Spirit Pictures



Berlinische Galerie & 3hdTV
OCT 19 - NOV 18
Tickets

The human fascination with the recorded image runs deep. Inherently linked to the past by its very nature of capturing a fleeting moment, the medium enacts the earthly desire of holding on to the ephemeral. 3hd’s “Spirit Pictures” evokes themes around its titular 19th-century ghost photography to summon the specters of time and memory through film. Screening online at 3hdTV and IRL at Berlinische Galerie, the moving-image program beams into multiple bygones via narratives around the social and political, physical and metaphorical spirits that haunt our every day.

The sum of these five artists capture the poignancy of temporary existence by sharing a snapshot of their own unique world views. Abdessamad El Montassir’s “Galb'Echaouf” wanders the Sahara to uncover the truth of an event that profoundly changed its landscape. Haunted by a history its human inhabitants are unable to tell, the artist-storyteller and “researcher without archives” brings form to the silence surrounding this unspoken account by giving agency to the vast desert’s plants, rocks, and other inanimate entities. Meanwhile, Cihad Caner explores these silences and amplifies the narratives of the marginalized via a CGI-animated version of the serpentine slab that sits behind the podium at the UN General Assembly. A deep melancholy pervades as this sad stone describes the events that compose the collective memory from his spatially restricted, though temporally expansive perspective. A rumination on the psychological and emotional impact of structural violence, “I, The Green Marble; The (Hi)story Of My Witness and Memory” contemplates the unending cycle of forgetting and tyranny.
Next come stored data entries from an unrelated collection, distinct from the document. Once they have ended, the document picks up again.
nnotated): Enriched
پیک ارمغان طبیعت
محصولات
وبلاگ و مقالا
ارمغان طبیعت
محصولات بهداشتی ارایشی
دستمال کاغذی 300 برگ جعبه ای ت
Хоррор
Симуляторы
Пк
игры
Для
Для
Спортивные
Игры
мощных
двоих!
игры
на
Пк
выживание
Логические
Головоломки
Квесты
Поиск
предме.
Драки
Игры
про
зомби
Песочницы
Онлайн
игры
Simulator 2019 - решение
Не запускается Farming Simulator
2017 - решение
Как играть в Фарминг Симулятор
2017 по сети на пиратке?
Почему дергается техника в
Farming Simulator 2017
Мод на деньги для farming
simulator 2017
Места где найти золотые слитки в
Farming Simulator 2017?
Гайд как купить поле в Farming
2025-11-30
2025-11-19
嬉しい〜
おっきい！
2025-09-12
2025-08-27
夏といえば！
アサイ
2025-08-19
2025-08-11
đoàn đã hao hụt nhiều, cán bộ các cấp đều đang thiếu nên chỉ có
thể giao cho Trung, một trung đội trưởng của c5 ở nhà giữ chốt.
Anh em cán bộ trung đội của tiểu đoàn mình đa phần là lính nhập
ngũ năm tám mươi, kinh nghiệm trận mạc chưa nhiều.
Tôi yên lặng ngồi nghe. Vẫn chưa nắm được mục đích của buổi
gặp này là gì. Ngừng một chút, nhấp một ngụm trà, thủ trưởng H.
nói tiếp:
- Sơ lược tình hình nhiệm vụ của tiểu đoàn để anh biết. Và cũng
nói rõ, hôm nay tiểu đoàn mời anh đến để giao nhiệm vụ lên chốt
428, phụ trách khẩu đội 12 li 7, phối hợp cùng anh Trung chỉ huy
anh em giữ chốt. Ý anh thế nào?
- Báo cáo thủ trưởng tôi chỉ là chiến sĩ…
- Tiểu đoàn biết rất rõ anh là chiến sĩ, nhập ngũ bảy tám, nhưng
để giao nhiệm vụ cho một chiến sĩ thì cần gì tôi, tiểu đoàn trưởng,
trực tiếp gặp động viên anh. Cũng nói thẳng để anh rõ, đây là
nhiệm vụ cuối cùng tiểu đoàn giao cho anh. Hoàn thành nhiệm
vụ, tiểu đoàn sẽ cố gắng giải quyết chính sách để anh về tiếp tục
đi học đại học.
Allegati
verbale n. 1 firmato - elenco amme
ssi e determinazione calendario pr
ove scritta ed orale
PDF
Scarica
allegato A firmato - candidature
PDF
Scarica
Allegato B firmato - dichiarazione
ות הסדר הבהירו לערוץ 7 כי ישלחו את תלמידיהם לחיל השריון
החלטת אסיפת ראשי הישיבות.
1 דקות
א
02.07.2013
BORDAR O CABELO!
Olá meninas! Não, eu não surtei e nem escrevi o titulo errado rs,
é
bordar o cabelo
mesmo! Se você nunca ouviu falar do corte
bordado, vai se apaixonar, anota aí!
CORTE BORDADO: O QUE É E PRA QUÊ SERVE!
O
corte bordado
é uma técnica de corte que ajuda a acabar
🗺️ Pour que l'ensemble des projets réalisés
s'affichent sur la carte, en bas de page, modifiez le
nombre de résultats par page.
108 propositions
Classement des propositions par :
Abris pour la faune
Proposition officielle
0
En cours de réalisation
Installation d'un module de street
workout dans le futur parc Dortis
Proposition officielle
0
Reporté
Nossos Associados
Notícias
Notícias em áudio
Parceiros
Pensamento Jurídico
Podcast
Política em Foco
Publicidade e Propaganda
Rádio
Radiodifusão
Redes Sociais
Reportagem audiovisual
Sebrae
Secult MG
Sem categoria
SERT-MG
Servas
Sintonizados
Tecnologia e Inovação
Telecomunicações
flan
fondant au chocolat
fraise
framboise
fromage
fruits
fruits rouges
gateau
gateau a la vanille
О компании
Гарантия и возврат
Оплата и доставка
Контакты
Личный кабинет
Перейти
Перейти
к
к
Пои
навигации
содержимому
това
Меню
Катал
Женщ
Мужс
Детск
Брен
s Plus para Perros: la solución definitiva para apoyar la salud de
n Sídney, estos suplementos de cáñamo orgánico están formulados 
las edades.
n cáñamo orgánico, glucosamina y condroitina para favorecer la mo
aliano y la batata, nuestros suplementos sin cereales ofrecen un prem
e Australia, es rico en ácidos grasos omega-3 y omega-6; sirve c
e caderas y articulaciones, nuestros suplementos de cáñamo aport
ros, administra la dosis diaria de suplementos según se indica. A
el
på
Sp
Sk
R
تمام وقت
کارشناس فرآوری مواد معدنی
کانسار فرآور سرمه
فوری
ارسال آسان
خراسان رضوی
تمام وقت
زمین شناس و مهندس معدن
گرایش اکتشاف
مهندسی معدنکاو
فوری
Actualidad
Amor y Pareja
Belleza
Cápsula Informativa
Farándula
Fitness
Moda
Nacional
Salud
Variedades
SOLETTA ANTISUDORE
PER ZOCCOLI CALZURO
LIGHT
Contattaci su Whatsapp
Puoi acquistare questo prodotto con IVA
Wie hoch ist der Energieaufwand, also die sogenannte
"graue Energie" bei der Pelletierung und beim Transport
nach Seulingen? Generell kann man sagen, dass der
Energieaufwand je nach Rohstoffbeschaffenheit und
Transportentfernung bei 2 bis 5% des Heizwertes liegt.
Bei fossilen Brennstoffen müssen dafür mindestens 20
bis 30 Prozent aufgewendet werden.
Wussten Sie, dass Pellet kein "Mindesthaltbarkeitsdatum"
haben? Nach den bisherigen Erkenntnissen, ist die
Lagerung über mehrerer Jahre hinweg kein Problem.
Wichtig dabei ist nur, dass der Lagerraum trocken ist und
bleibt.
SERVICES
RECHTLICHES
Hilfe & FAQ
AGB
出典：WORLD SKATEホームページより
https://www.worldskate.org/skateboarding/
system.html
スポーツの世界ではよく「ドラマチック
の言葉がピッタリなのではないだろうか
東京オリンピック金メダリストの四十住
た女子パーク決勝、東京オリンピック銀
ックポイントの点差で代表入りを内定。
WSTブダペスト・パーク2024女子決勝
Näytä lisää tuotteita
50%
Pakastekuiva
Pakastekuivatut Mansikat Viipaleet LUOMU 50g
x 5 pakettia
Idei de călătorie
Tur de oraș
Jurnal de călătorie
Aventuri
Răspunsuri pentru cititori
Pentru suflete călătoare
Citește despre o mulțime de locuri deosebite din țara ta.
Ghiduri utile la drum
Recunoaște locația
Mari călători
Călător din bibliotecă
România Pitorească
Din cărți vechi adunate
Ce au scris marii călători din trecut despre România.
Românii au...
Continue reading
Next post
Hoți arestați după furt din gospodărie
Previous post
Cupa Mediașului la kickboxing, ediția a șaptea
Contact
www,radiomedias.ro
These omnipresent architectures of oppression and control carry further into Micaela Durand & Daniel Chew’s “38,” the last of a trilogy of short films navigating the entanglement of desire, sexuality, race, and class, filtered through the distracted, overloaded, and constantly-documented reality of hypermediation. But rather than representing the internet on screen, this invisible other world only exists through its impact and implication. The theme of technology as a ghostly presence, or shadow that lingers on the periphery also comes through in Stephanie Comilang’s “Lumapit Sa Akin, Paraiso (Come to Me Paradise),” a sci-fi documentary that considers social connections in this age of economic migration and modern technology. An all-seeing drone spirit is summoned every Sunday into the heart of Hong Kong as an intermediary between Filipina workers and their place of origin. Another speculative documentary from April Lin 林森 imagines a near-future of climate catastrophe and a new species of tree—engineered as a solutionist approach to the harsh conditions—that survives through its intricate ancestry and ecological memory, stored deep in its enduring roots. “TR333” creates a new framework of collective storytelling and mythmaking, offering a living narrative that invites us to see our capacity for reinvention, both in our relationship with the environment and in how we envision our place within it.

Whether in early photography’s “fixing the shadows” or the “ghost boxes” of mid-20th-century television’s faint, static-filled broadcasts, film and its visual records are inherently connected to memory, loss, and, ultimately, death. Time’s transient nature and the futile human compulsion to hold on to it meet where the relics of bygone eras remain.